Do you think reforming the existing collegium system is the best way forward to select and appoint judges to ensure independence of judiciary? Critically discuss.
Judiciary central to democracy
- Protector and guardian: Judiciary is the protector of the constitution and guardian of fundamental rights of citizens.
- It is the first line of defence for aggrieved citizens. Citizens can appeal to the judiciary in case of violation of their fundamental rights and any illegal actions against them.
- Judicial Review: Judiciary ensures that legislations passed by the Parliament do not infringe upon the basic structure of the constitution and against its overall principles.
- Writs: Judiciary ensures that the executive and public offices carry out their duties to the citizens as envisaged.

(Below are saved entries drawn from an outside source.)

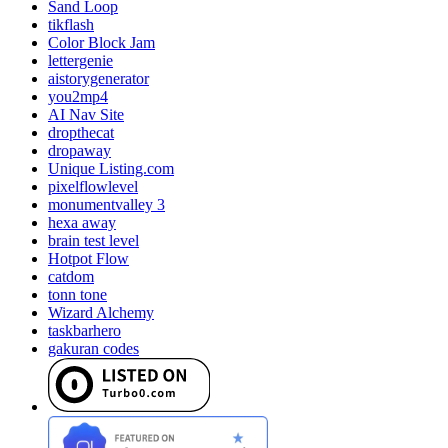
Sand Loop
tikflash
Color Block Jam
lettergenie
aistorygenerator
you2mp4
AI Nav Site
dropthecat
dropaway
Unique Listing.com
pixelflowlevel
monumentvalley 3
hexa away
brain test level
Hotpot Flow
catdom
tonn tone
Wizard Alchemy
taskbarhero
gakuran codes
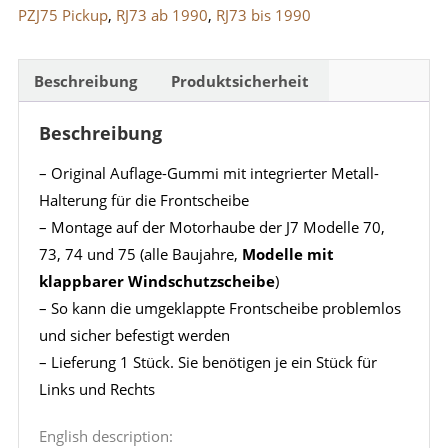
PZJ75 Pickup
,
RJ73 ab 1990
,
RJ73 bis 1990
(70
73
74)
Beschreibung
Produktsicherheit
Menge
Beschreibung
– Original Auflage-Gummi mit integrierter Metall-
Halterung für die Frontscheibe
– Montage auf der Motorhaube der J7 Modelle 70,
73, 74 und 75 (alle Baujahre,
Modelle mit
klappbarer Windschutzscheibe
)
– So kann die umgeklappte Frontscheibe problemlos
und sicher befestigt werden
– Lieferung 1 Stück. Sie benötigen je ein Stück für
Links und Rechts
English description:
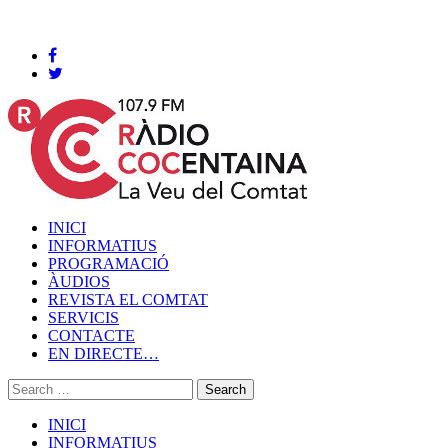
Cocentaina, Divendres 07 de agost de 2026
INICI
INFORMATIUS
PROGRAMACIÓ
ÀUDIOS
REVISTA EL COMTAT
SERVICIS
CONTACTE
EN DIRECTE…
INICI
INFORMATIUS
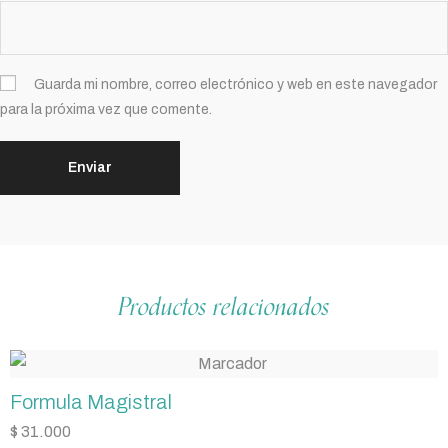
Guarda mi nombre, correo electrónico y web en este navegador
para la próxima vez que comente.
Productos relacionados
Formula Magistral
$
31.000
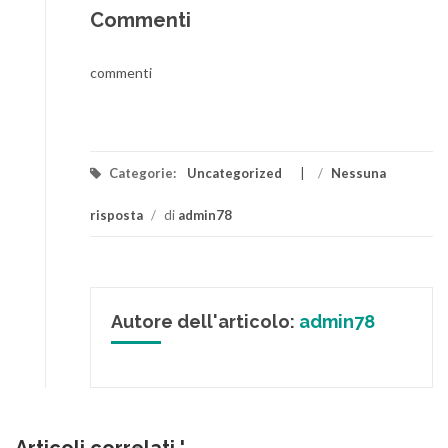
Commenti
commenti
Categorie:
Uncategorized
/
Nessuna
risposta
/
di
admin78
Autore dell'articolo:
admin78
Articoli correlati '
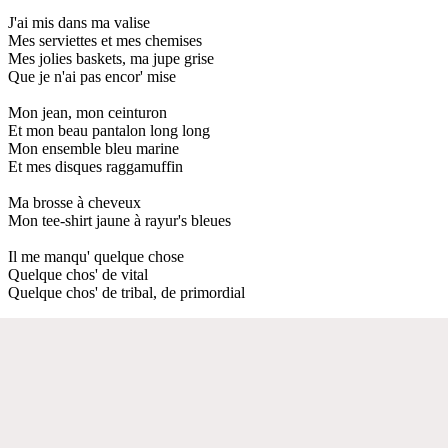
J'ai mis dans ma valise
Mes serviettes et mes chemises
Mes jolies baskets, ma jupe grise
Que je n'ai pas encor' mise
Mon jean, mon ceinturon
Et mon beau pantalon long long
Mon ensemble bleu marine
Et mes disques raggamuffin
Ma brosse à cheveux
Mon tee-shirt jaune à rayur's bleues
Il me manqu' quelque chose
Quelque chos' de vital
Quelque chos' de tribal, de primordial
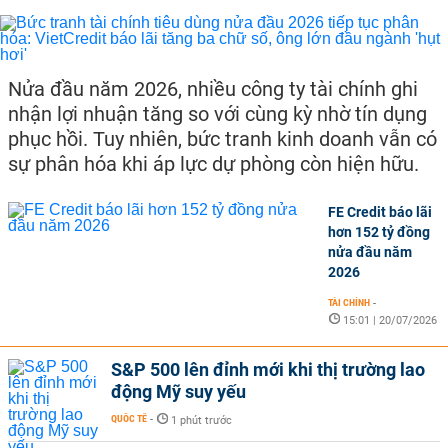
Nửa đầu năm 2026, nhiều công ty tài chính ghi
nhận lợi nhuận tăng so với cùng kỳ nhờ tín dụng
phục hồi. Tuy nhiên, bức tranh kinh doanh vẫn có
sự phân hóa khi áp lực dự phòng còn hiện hữu.
FE Credit báo lãi
hơn 152 tỷ đồng
nửa đầu năm
2026
TÀI CHÍNH
-
15:01 | 20/07/2026
S&P 500 lên đỉnh mới khi thị trường lao
động Mỹ suy yếu
QUỐC TẾ
-
1 phút trước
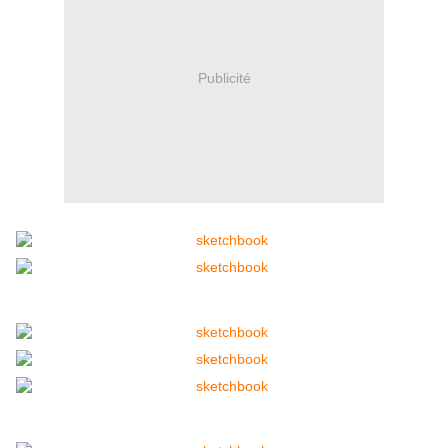
Publicité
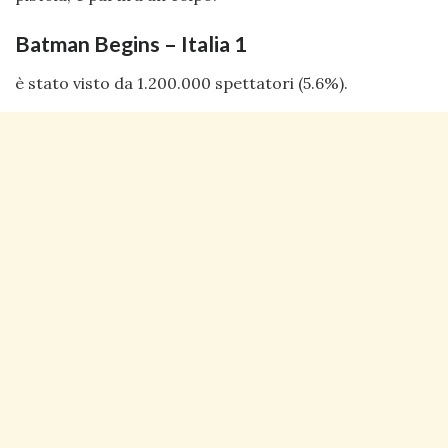
Batman Begins – Italia 1
è stato visto da 1.200.000 spettatori (5.6%).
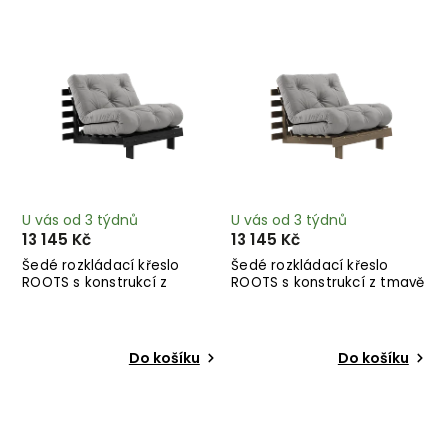
Nejprodávanější
Abecedně
U vás od 3 týdnů
U vás od 3 týdnů
13 145 Kč
13 145 Kč
Šedé rozkládací křeslo
Šedé rozkládací křeslo
ROOTS s konstrukcí z
ROOTS s konstrukcí z tmavě
černého dřeva
hnědého dřeva
Do košíku
Do košíku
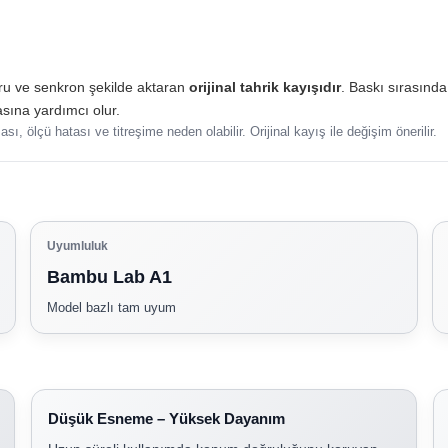
ru ve senkron şekilde aktaran
orijinal tahrik kayışıdır
. Baskı sırasınd
asına yardımcı olur.
lçü hatası ve titreşime neden olabilir. Orijinal kayış ile değişim önerilir.
Uyumluluk
Bambu Lab A1
Model bazlı tam uyum
Düşük Esneme – Yüksek Dayanım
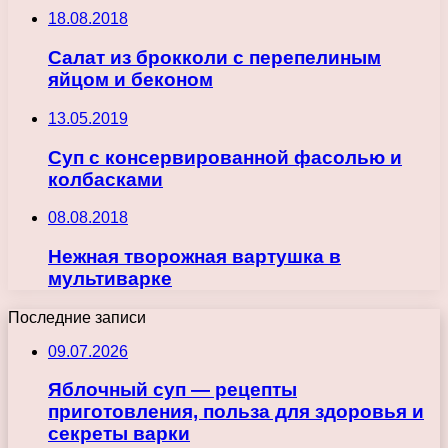
18.08.2018
Салат из брокколи с перепелиным
яйцом и беконом
13.05.2019
Суп с консервированной фасолью и
колбасками
08.08.2018
Нежная творожная вартушка в
мультиварке
Последние записи
09.07.2026
Яблочный суп — рецепты
приготовления, польза для здоровья и
секреты варки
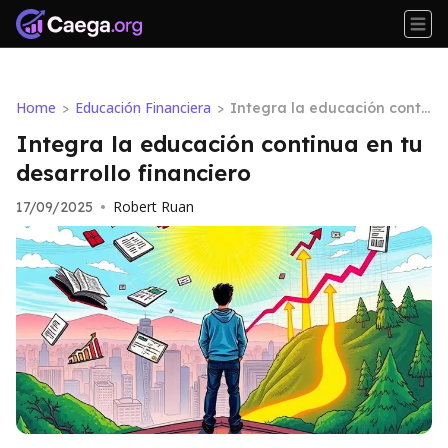
Home
Educación Financiera
>
>
Integra la educación conti
nua en tu desarrollo financi
Integra la educación continua en tu
ero
desarrollo financiero
Robert Ruan
17/09/2025
•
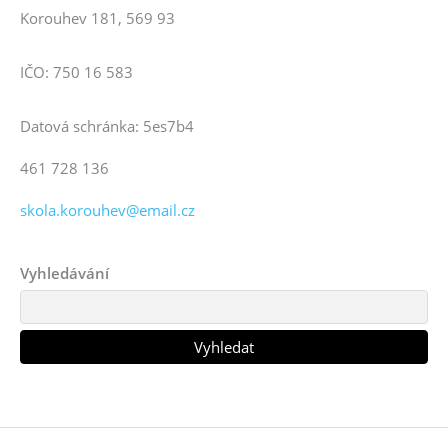
Korouhev 181, 569 93
IČO: 750 16 583
Datová schránka: 5es7b4
461 728 136
skola.korouhev@email.cz
Vyhledávání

- Check and Balances: Judiciary keeps a check on the arbitrary exercise of power by executive and legislature and thus an independent judiciary is critical to stability of democracy in India.

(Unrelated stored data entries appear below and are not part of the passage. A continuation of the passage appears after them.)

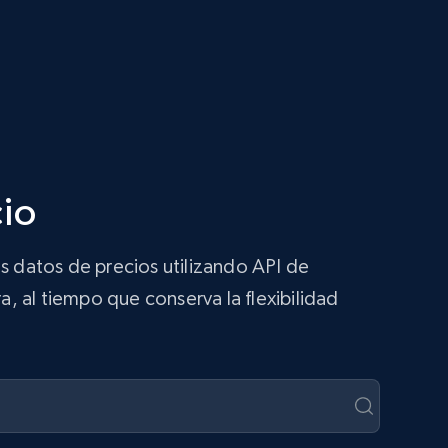
cio
s datos de precios utilizando API de
a, al tiempo que conserva la flexibilidad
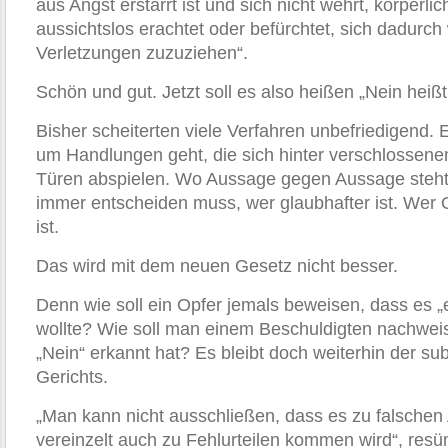
aus Angst erstarrt ist und sich nicht wehrt, körperl
aussichtslos erachtet oder befürchtet, sich dadurch
Verletzungen zuzuziehen“.
Schön und gut. Jetzt soll es also heißen „Nein heißt
Bisher scheiterten viele Verfahren unbefriedigend. E
um Handlungen geht, die sich hinter verschlossene
Türen abspielen. Wo Aussage gegen Aussage steht
immer entscheiden muss, wer glaubhafter ist. Wer 
ist.
Das wird mit dem neuen Gesetz nicht besser.
Denn wie soll ein Opfer jemals bewei­sen, dass es 
woll­te? Wie soll man einem Beschuldigten nachwei
„Nein“ erkannt hat? Es bleibt doch weiterhin der su
Gerichts.
„Man kann nicht ausschließen, dass es zu falschen
vereinzelt auch zu Fehlurtei­len kommen wird“, resüm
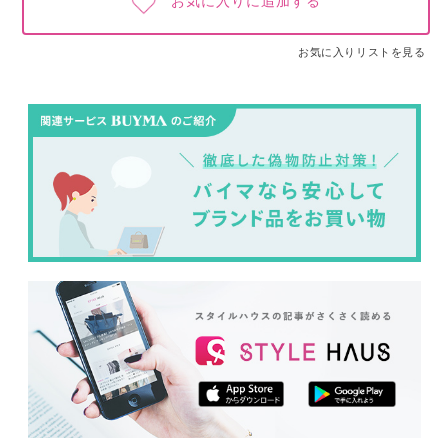
お気に入りに追加する
お気に入りリストを見る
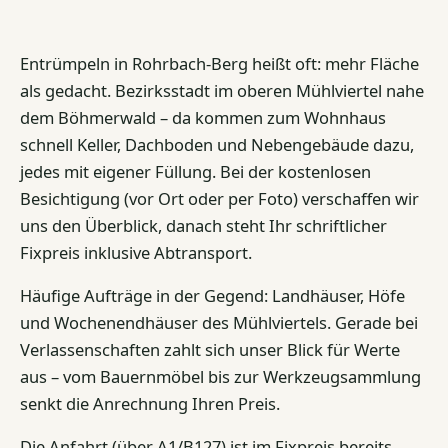
Entrümpeln in Rohrbach-Berg heißt oft: mehr Fläche
als gedacht. Bezirksstadt im oberen Mühlviertel nahe
dem Böhmerwald – da kommen zum Wohnhaus
schnell Keller, Dachboden und Nebengebäude dazu,
jedes mit eigener Füllung. Bei der kostenlosen
Besichtigung (vor Ort oder per Foto) verschaffen wir
uns den Überblick, danach steht Ihr schriftlicher
Fixpreis inklusive Abtransport.
Häufige Aufträge in der Gegend: Landhäuser, Höfe
und Wochenendhäuser des Mühlviertels. Gerade bei
Verlassenschaften zahlt sich unser Blick für Werte
aus – vom Bauernmöbel bis zur Werkzeugsammlung
senkt die Anrechnung Ihren Preis.
Die Anfahrt (über A1/B127) ist im Fixpreis bereits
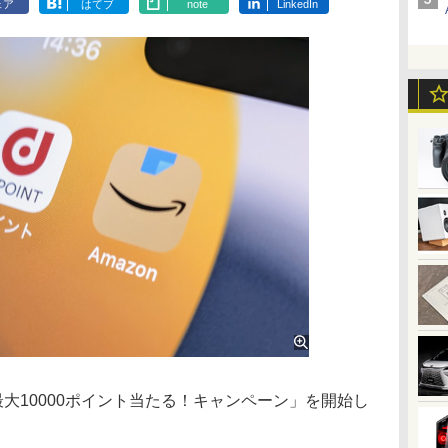
ェア
はてブ
note
LinkedIn
最大10000ポイント当たる！キャンペーン」を開始し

The Collegium system has been criticized because:
- Collegium is an extra constitutional authority. Ambedkar held that a fine balance is to be maintained between the two organs of the government. Appointment of an judges should be an integrated, participatory process, which is not the case with collegium system
- The collegium system has been held as non transparent and has been called an island of insularity
- Posts in higher judiciary remained vacant. 30% of HC judges seat was empty
- Deep divisions were observed within the collegiums system
- The system of extending favours because of lack of transparency and accountability led to decline in the quality of justice dispensation. It promoted dynasties in judiciary, often called “Uncle Judges” syndrome.
Problems with NJAC:
- The judiciary was underrepresented in NJAC with only 3 out of 6 members.

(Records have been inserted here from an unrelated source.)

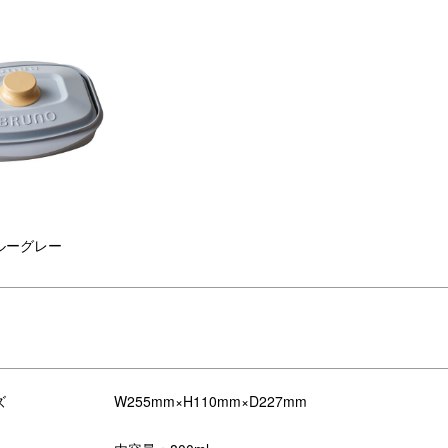
実現。調理後、そのまま食器の代わりとして食卓に出すことができるた
。洗い物を減らせるので家事の時短にも繋がります。
体温程度。
に運べます。
ルーグレー
ズ
W255mm×H110mm×D227mm
レートはアツアツなのに持ち手の温
食洗器対応でお手入れも簡単
は体温程度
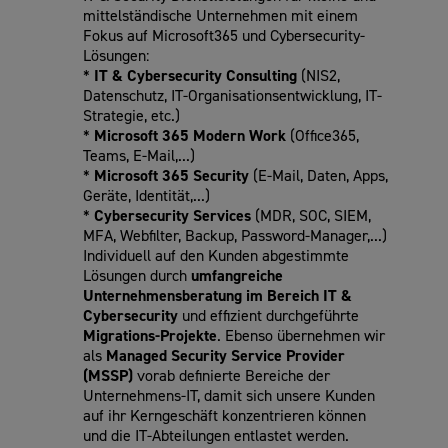
mittelständische Unternehmen mit einem
Fokus auf Microsoft365 und Cybersecurity-
Lösungen:
*
IT & Cybersecurity Consulting
(NIS2,
Datenschutz, IT-Organisationsentwicklung, IT-
Strategie, etc.)
*
Microsoft 365 Modern Work
(Office365,
Teams, E-Mail,...)
*
Microsoft 365 Security
(E-Mail, Daten, Apps,
Geräte, Identität,...)
*
Cybersecurity Services
(MDR, SOC, SIEM,
MFA, Webfilter, Backup, Password-Manager,...)
Individuell auf den Kunden abgestimmte
Lösungen durch
umfangreiche
Unternehmensberatung
im Bereich IT &
Cybersecurity
und effizient durchgeführte
Migrations-Projekte
. Ebenso übernehmen wir
als
Managed Security Service Provider
(MSSP)
vorab definierte Bereiche der
Unternehmens-IT, damit sich unsere Kunden
auf ihr Kerngeschäft konzentrieren können
und die IT-Abteilungen entlastet werden.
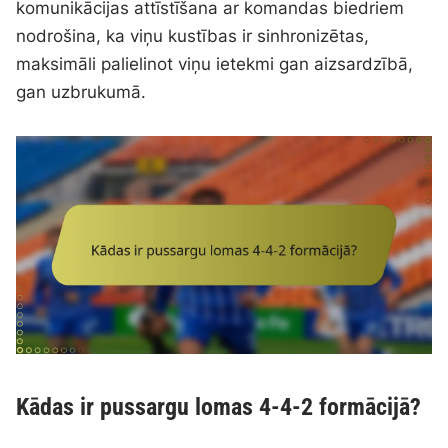
komunikācijas attīstīšana ar komandas biedriem
nodrošina, ka viņu kustības ir sinhronizētas,
maksimāli palielinot viņu ietekmi gan aizsardzībā,
gan uzbrukumā.
Kādas ir pussargu lomas 4-4-2 formācijā?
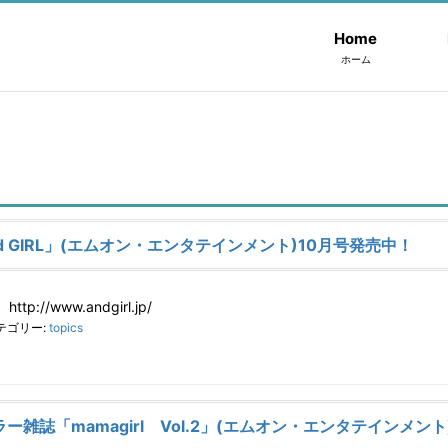
Home
ホーム
 GIRL」(エムオン・エンタテインメント)10月号発売中！
p://www.andgirl.jp/
テゴリー:
topics
雑誌「mamagirl Vol.2」(エムオン・エンタテインメント)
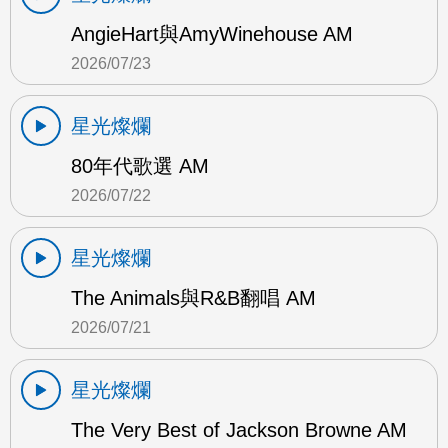
AngieHart與AmyWinehouse AM
2026/07/23
星光燦爛
80年代歌選 AM
2026/07/22
星光燦爛
The Animals與R&B翻唱 AM
2026/07/21
星光燦爛
The Very Best of Jackson Browne AM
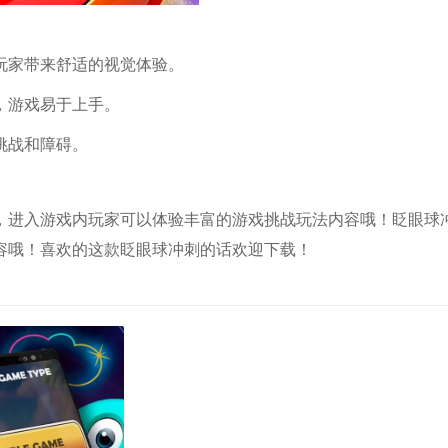
为玩家带来舒适的视觉体验。
，游戏易于上手。
挑战和障碍。
，进入游戏内玩家可以体验丰富的游戏挑战玩法内容哦！眨眼球
容哦！喜欢的这款眨眼球冲刺的话欢迎下载！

- Presence of Law Minister in the body raised the question of fairness as UoI is th largest litigant before the judiciary
- Politicization of judiciary as had happened prior and post emergency was a valid threat
- The court while quashing 99th CAA as unconstitutional held that
- Judiciary can not be caught in a “web of indebtedness” towards the government
- Independence of judiciary is equivalent to judicial primacy and process of appointment of judges can not be shared with political executive
- Organic development of civil society in India has not yet happened. Thus the burden falls on judiciary to safeguard the rights of the citizen and for this judiciary needs to be kept completely insulated from the other organs if government
- Bench held that the tendency of executive has been to indulge in favoritism. Preserving the primacy of judiciary is a safe way of protecting it from turning into a case of spoils system
- Bench admitted that all is not well with collegium and highlighted that the system requires a glasnost and a perstroika.
Thus a Memorandum of Procedure needs to be developed which is transparent, mentions the eligibility criteria, establishes secretariat, provides for a complaint redressal mechanism. We can also imbibe the best practices from other countries such as UK Judicial Appointment Commission which provides for detailed procedure, involvement of people, provides for an exam and interview system for judicial appointments.